Stored items from a collection
◆ ◆ ◆

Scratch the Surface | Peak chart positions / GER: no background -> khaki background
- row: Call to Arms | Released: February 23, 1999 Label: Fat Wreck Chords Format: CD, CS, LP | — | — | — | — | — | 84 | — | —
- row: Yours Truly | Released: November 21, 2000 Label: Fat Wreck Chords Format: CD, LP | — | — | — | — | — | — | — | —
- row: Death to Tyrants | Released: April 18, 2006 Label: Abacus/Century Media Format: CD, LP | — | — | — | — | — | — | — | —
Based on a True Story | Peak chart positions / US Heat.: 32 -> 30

◆ ◆ ◆

:: Problem requirements ::
Tally the lines in the items above that contain the string "Chords". Give only the number.

:: Correct response ::
2